The action takes place within a spare wooden box placed under the Harvey’s large proscenium arch. Steps and a few chairs constitute the set and the costumes are casual modern dress. But there is, perhaps, one decorative touch. One of the actors begins to write letters backwards on the back wall. He very slowly writes out an unintelligible series of letters, and eventually fills in the missing letters to spell out: “I love words. That’s all.”
The focus on words, on brilliant intellectual wordplay is, as I say, exhilarating. It is even more exhilarating to see the intelligence of Roxanne, who in this version is more a Beatrice looking for her intellectual equal than a frivolous girl demanding that her suitor court her with poetry. It makes a particularly striking contrast to the recent movie with Peter Dinklage. Much as I loved Dinklage and the movie’s choice to foreground dwarfism rather than a ridiculous nose, I was sorely disappointed by the lack of wit and intellectual bite in the movie. The whole thing devolved into a bit of a sentimental mess.
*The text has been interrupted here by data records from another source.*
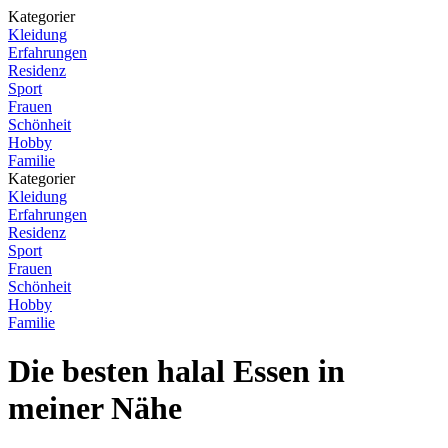
Kategorier
Kleidung
Erfahrungen
Residenz
Sport
Frauen
Schönheit
Hobby
Familie
Kategorier
Kleidung
Erfahrungen
Residenz
Sport
Frauen
Schönheit
Hobby
Familie
Die besten halal Essen in
meiner Nähe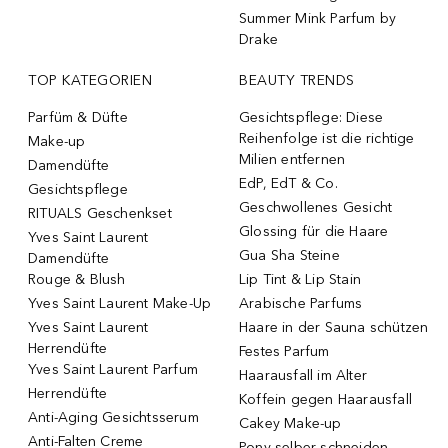
Summer Mink Parfum by
Drake
TOP KATEGORIEN
BEAUTY TRENDS
Parfüm & Düfte
Gesichtspflege: Diese
Reihenfolge ist die richtige
Make-up
Milien entfernen
Damendüfte
EdP, EdT & Co.
Gesichtspflege
Geschwollenes Gesicht
RITUALS Geschenkset
Glossing für die Haare
Yves Saint Laurent
Gua Sha Steine
Damendüfte
Rouge & Blush
Lip Tint & Lip Stain
Yves Saint Laurent Make-Up
Arabische Parfums
Yves Saint Laurent
Haare in der Sauna schützen
Herrendüfte
Festes Parfum
Yves Saint Laurent Parfum
Haarausfall im Alter
Herrendüfte
Koffein gegen Haarausfall
Anti-Aging Gesichtsserum
Cakey Make-up
Anti-Falten Creme
Pony selber schneiden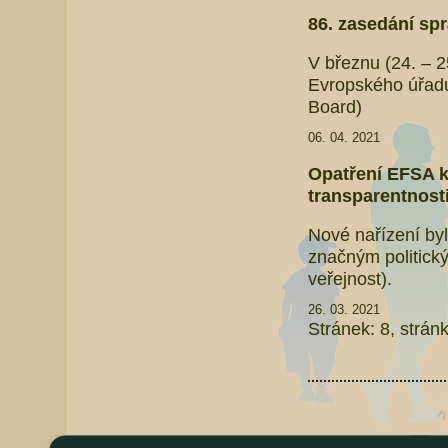
86. zasedání sp
V březnu (24. – 2
Evropského úřad
Board)
06. 04. 2021
Opatření EFSA k
transparentnost
Nové nařízení by
značným politick
veřejnost).
26. 03. 2021
Stránek: 8, strán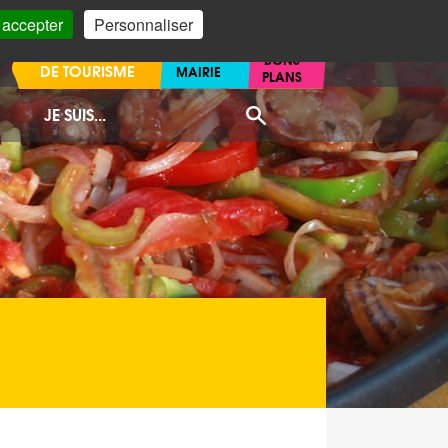
 accepter
Personnaliser
OFFICE
BONS
DE TOURISME
MAIRIE
PLANS
JE SUIS...
Recherche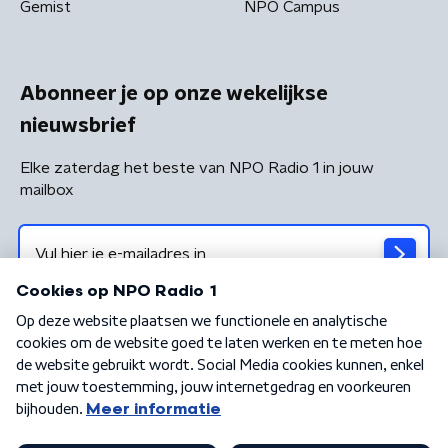
Gemist
NPO Campus
Abonneer je op onze wekelijkse
nieuwsbrief
Elke zaterdag het beste van NPO Radio 1 in jouw
mailbox
Algemene voorwaarden
Privacybeleid
Cookiebeleid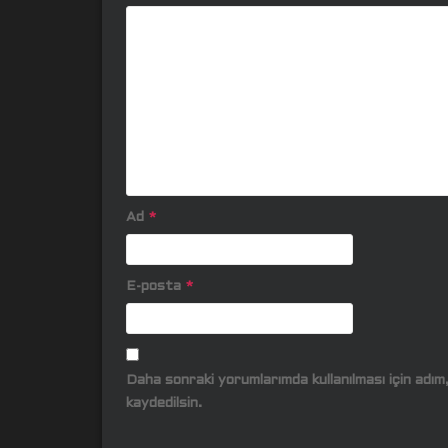
Ad
*
E-posta
*
Daha sonraki yorumlarımda kullanılması için adı
kaydedilsin.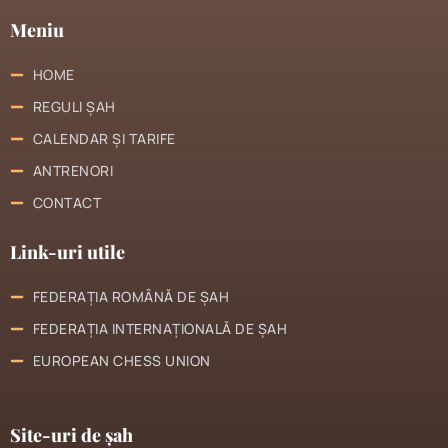
Meniu
HOME
REGULI ȘAH
CALENDAR ȘI TARIFE
ANTRENORI
CONTACT
Link-uri utile
FEDERAȚIA ROMÂNĂ DE ȘAH
FEDERAȚIA INTERNAȚIONALĂ DE ȘAH
EUROPEAN CHESS UNION
Site-uri de șah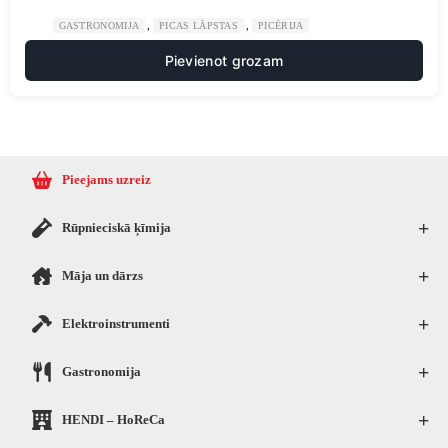
,
,
GASTRONOMIJA
PICAS LĀPSTAS
PICĒRIJA
Pievienot grozam
Pieejams uzreiz
+
Rūpnieciskā ķīmija
+
Māja un dārzs
+
Elektroinstrumenti
+
Gastronomija
+
HENDI – HoReCa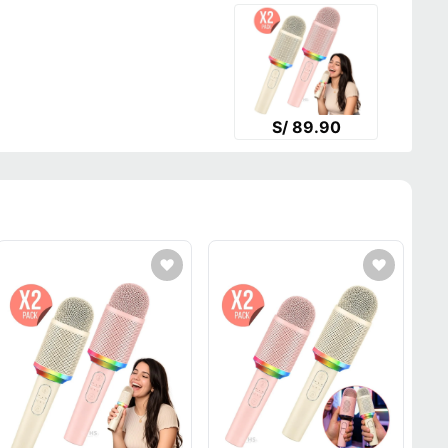
S/ 89.90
Here, the modernized text maintains the language about a nose, but James McAvoy’s face is unadorned. And he is, strikingly, the most handsome man on stage. But still it works because he convincingly portrays a man paralyzed by insecurity. Paralyzed, but also galvanized by a kind of rage. He cannot express his love for Roxanne—and is it compensation for that inadequacy that makes his wordplay, like his swordplay, so clearly an act of aggression?
The production is saying something here about toxic masculinity, I suppose, but I would rather try to communicate the feel of this tragic hero. And in this version he is a tragic hero, not Rostand’s romantic hero. There’s plenty of comedy, to be sure, but McAvoy also grabs hold of us both emotionally and intellectually from the start and never lets us go, whether it’s through his brilliant witticisms in the first scene, his whisper-soft confession of (purportedly Christian’s) love to Roxanne near the end of Act I, or his dying gasp: “The hero should have the last … should have … the hero … should have … the last …” BLACKOUT
Dana
Lisa, this is a very discerning review, or critique if you will.